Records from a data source
══════════════════════════════

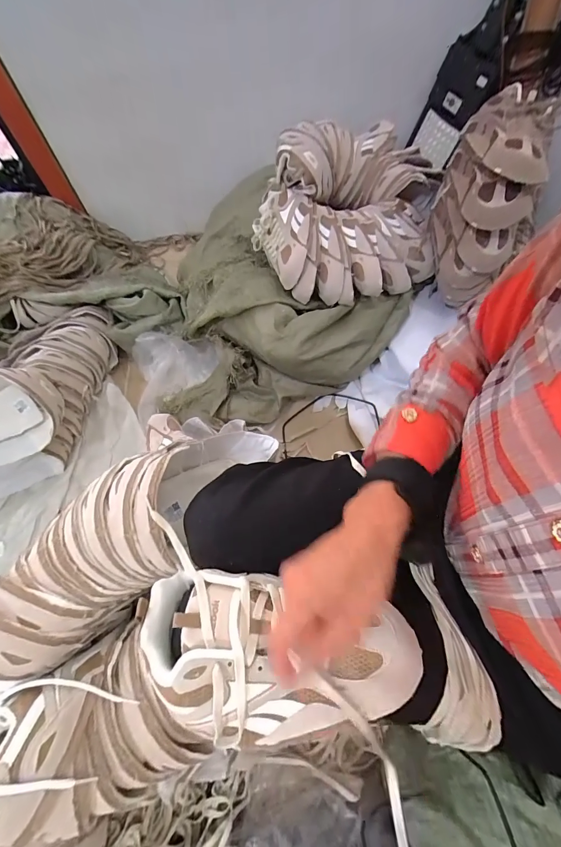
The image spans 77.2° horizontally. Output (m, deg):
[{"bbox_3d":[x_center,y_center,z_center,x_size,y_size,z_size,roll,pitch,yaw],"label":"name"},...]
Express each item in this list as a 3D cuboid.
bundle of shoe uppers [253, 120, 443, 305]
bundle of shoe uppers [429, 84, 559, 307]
[{"bbox_3d":[0.164,-0.503,0.808,0.402,0.201,0.476,12,64,10],"label":"bundle of shoe uppers"},{"bbox_3d":[0.398,-0.436,0.714,0.147,0.286,0.217,12,64,10],"label":"bundle of shoe uppers"}]

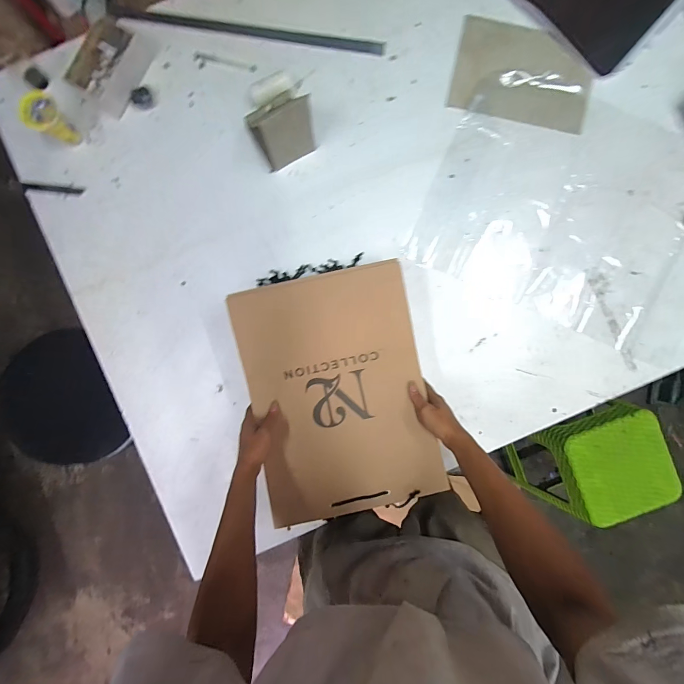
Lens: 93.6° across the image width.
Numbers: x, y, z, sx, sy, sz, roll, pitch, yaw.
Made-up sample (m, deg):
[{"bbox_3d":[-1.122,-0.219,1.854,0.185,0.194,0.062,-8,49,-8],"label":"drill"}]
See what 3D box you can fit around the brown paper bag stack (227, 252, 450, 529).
[{"bbox_3d":[-0.004,0.095,0.617,0.336,0.048,0.449,-12,89,0],"label":"brown paper bag stack"}]

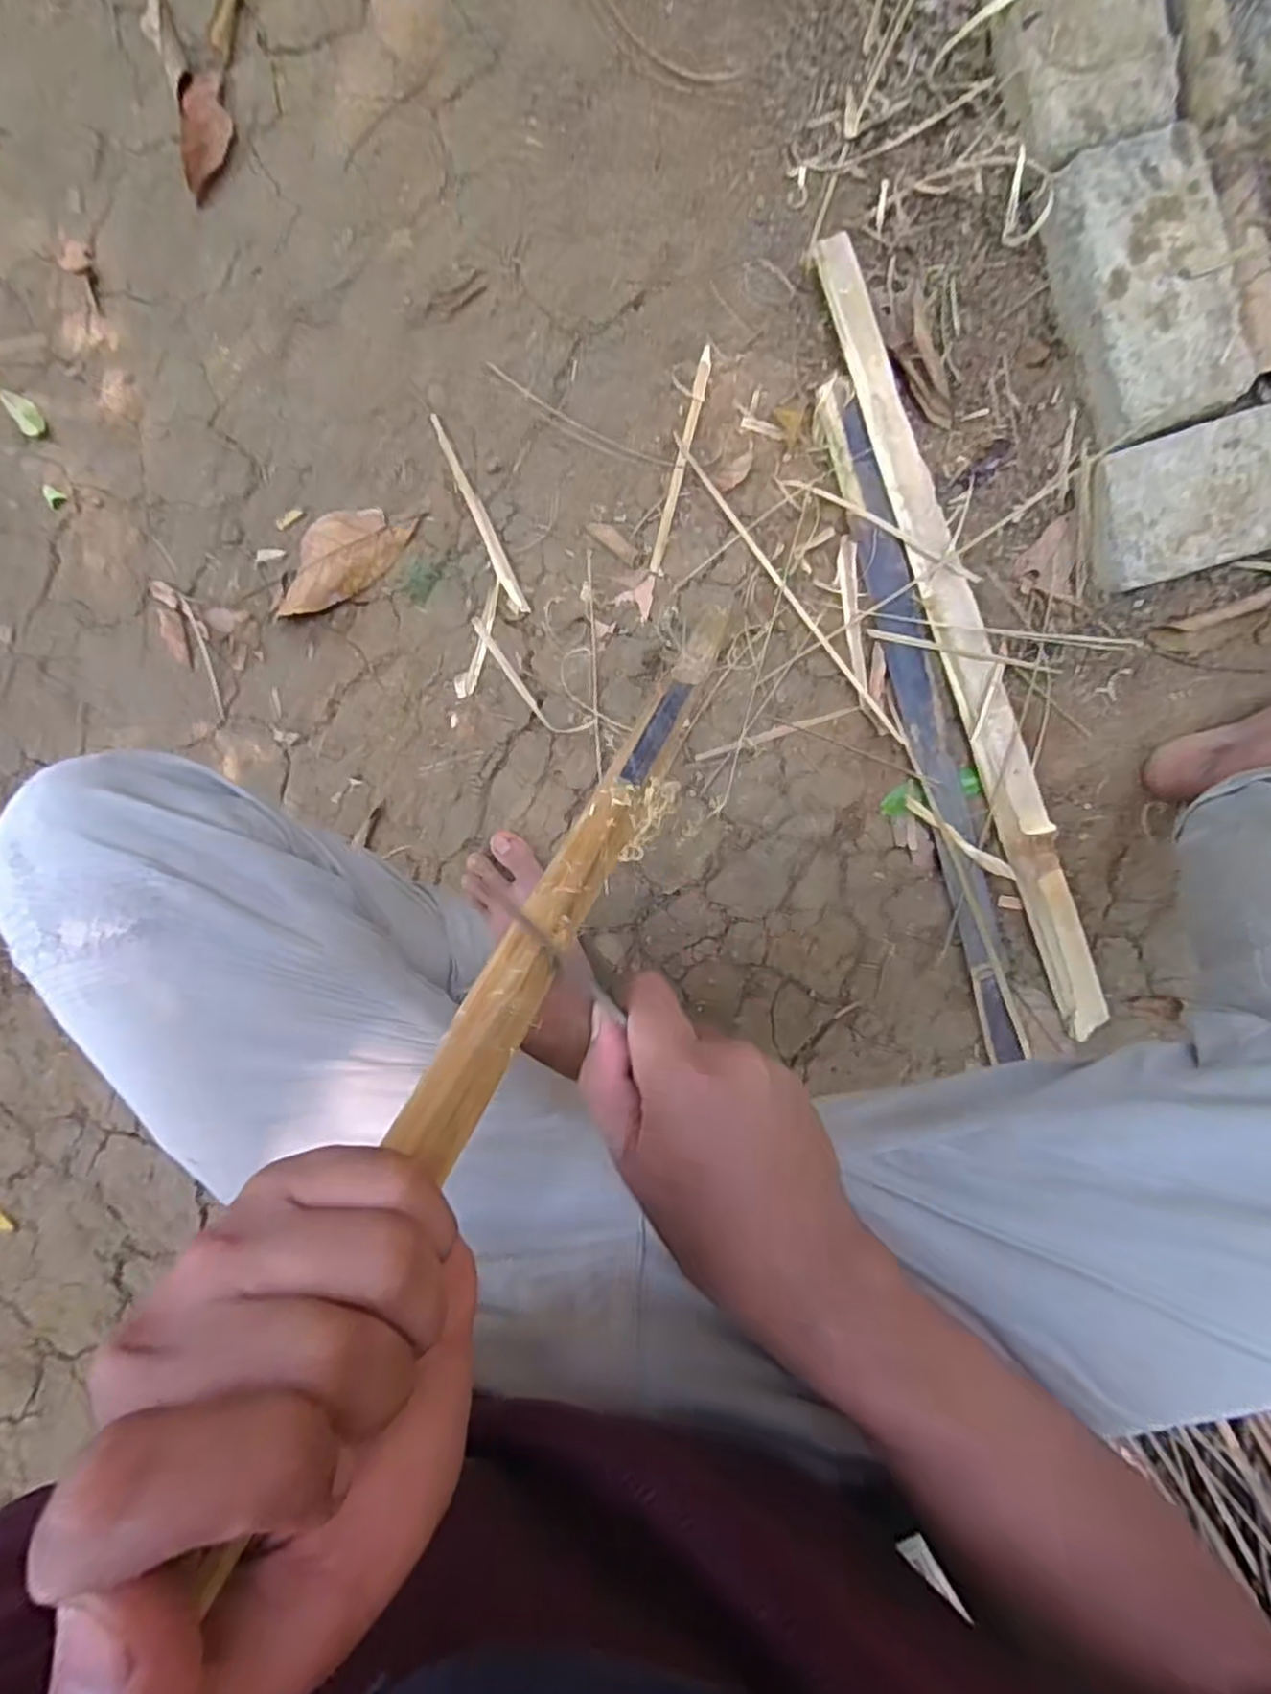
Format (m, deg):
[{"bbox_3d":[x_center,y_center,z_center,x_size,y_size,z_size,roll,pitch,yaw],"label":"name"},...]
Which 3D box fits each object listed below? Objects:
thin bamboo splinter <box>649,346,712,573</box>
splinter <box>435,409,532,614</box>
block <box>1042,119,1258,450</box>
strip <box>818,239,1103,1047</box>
[{"bbox_3d":[0.041,-0.350,0.653,0.011,0.009,0.196,14,100,2],"label":"thin bamboo splinter"},{"bbox_3d":[-0.148,-0.313,0.676,0.014,0.007,0.198,-25,94,7],"label":"splinter"},{"bbox_3d":[0.402,-0.434,0.565,0.118,0.048,0.204,-18,97,7],"label":"block"},{"bbox_3d":[0.297,-0.167,0.630,0.045,0.021,0.708,-21,95,7],"label":"strip"}]

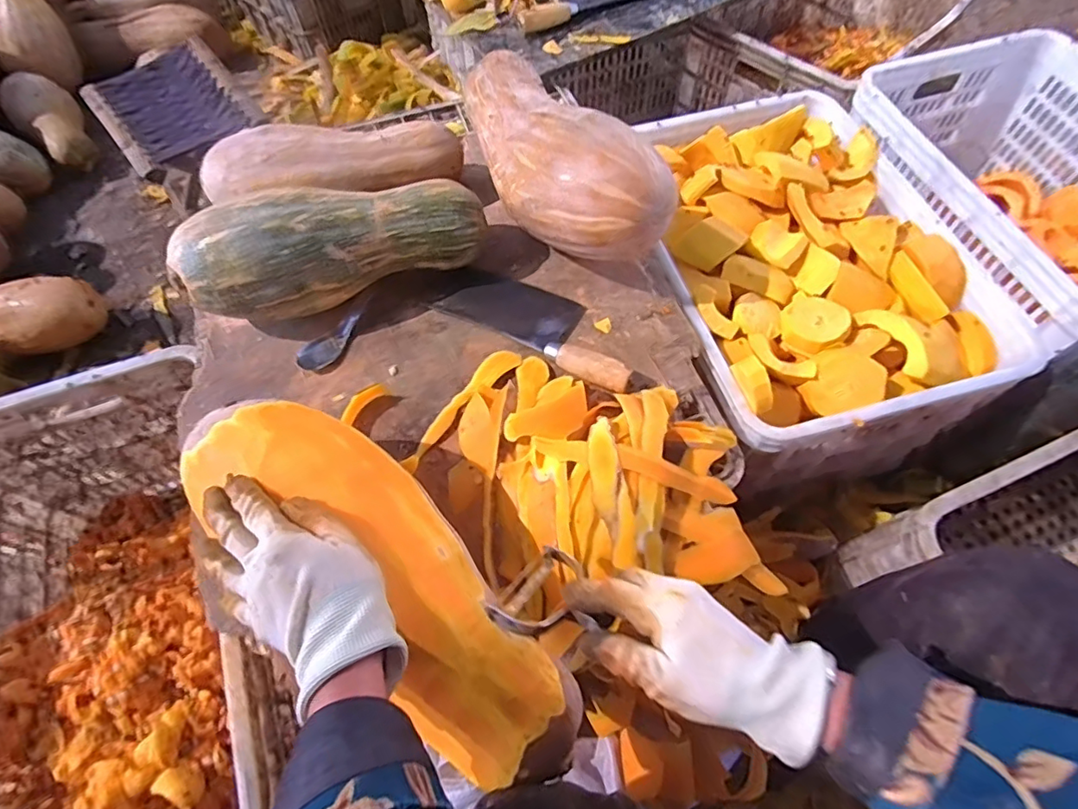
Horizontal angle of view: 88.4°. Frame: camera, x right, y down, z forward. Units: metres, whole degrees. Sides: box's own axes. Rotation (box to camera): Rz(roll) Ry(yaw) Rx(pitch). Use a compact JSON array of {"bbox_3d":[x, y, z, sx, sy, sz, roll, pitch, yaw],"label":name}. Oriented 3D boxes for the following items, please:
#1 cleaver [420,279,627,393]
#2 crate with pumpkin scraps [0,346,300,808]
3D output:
[{"bbox_3d":[0.002,-0.097,0.613,0.242,0.030,0.085,29,66,16],"label":"cleaver"},{"bbox_3d":[-0.457,0.248,0.622,0.334,0.262,0.513,-18,63,-8],"label":"crate with pumpkin scraps"}]

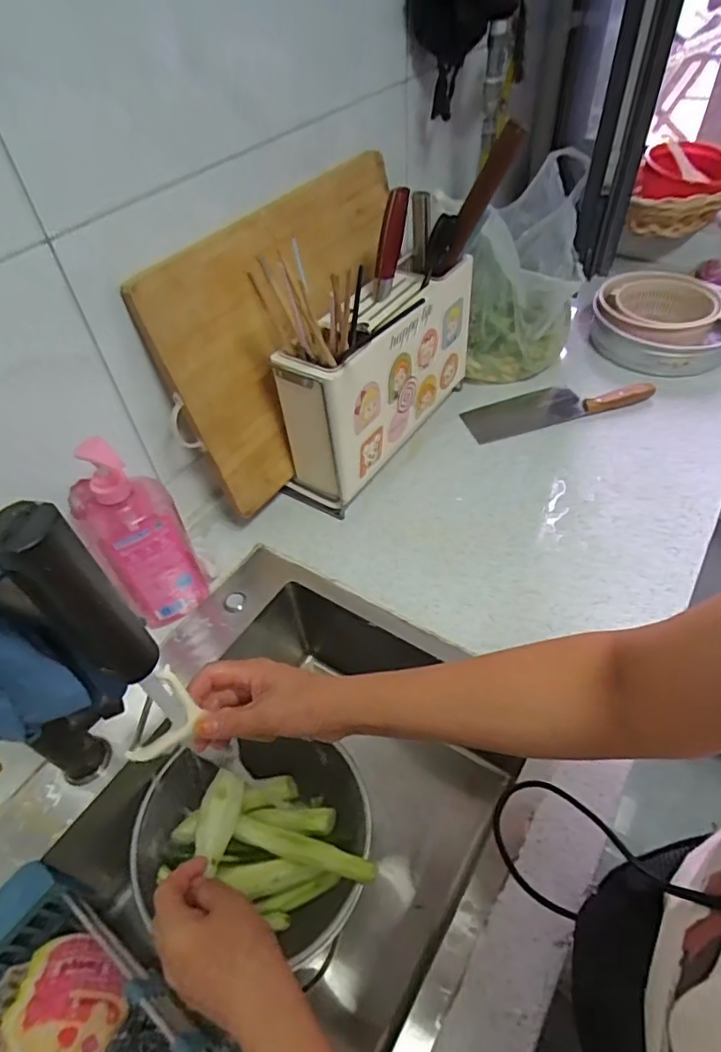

══════════════════════════════

Your instructions
What you return must match the entries above exactly, apart from the pictures, which are left out.

Answer to this problem
The image spans 77.2° horizontally. Output (m, deg):
[{"bbox_3d":[x_center,y_center,z_center,x_size,y_size,z_size,roll,pitch,yaw],"label":"name"},...]
Express each item in this list as a 3D cuboid.
bundle of shoe uppers [253, 120, 443, 305]
bundle of shoe uppers [429, 84, 559, 307]
[{"bbox_3d":[0.164,-0.503,0.808,0.402,0.201,0.476,12,64,10],"label":"bundle of shoe uppers"},{"bbox_3d":[0.398,-0.436,0.714,0.147,0.286,0.217,12,64,10],"label":"bundle of shoe uppers"}]

Lens: 93.6° across the image width.
Numbers: x, y, z, sx, sy, sz, roll, pitch, yaw.
Made-up sample (m, deg):
[{"bbox_3d":[-1.122,-0.219,1.854,0.185,0.194,0.062,-8,49,-8],"label":"drill"}]
See what 3D box you can fit around the brown paper bag stack (227, 252, 450, 529).
[{"bbox_3d":[-0.004,0.095,0.617,0.336,0.048,0.449,-12,89,0],"label":"brown paper bag stack"}]

Format (m, deg):
[{"bbox_3d":[x_center,y_center,z_center,x_size,y_size,z_size,roll,pitch,yaw],"label":"name"},...]
Which 3D box fits each object listed below? Objects:
thin bamboo splinter <box>649,346,712,573</box>
splinter <box>435,409,532,614</box>
block <box>1042,119,1258,450</box>
strip <box>818,239,1103,1047</box>
[{"bbox_3d":[0.041,-0.350,0.653,0.011,0.009,0.196,14,100,2],"label":"thin bamboo splinter"},{"bbox_3d":[-0.148,-0.313,0.676,0.014,0.007,0.198,-25,94,7],"label":"splinter"},{"bbox_3d":[0.402,-0.434,0.565,0.118,0.048,0.204,-18,97,7],"label":"block"},{"bbox_3d":[0.297,-0.167,0.630,0.045,0.021,0.708,-21,95,7],"label":"strip"}]

Horizontal angle of view: 88.4°. Frame: camera, x right, y down, z forward. Units: metres, whole degrees. Sides: box's own axes. Rotation (box to camera): Rz(roll) Ry(yaw) Rx(pitch). Use a compact JSON array of {"bbox_3d":[x, y, z, sx, sy, sz, roll, pitch, yaw],"label":name}. Oriented 3D boxes for the following items, please:
#1 cleaver [420,279,627,393]
#2 crate with pumpkin scraps [0,346,300,808]
3D output:
[{"bbox_3d":[0.002,-0.097,0.613,0.242,0.030,0.085,29,66,16],"label":"cleaver"},{"bbox_3d":[-0.457,0.248,0.622,0.334,0.262,0.513,-18,63,-8],"label":"crate with pumpkin scraps"}]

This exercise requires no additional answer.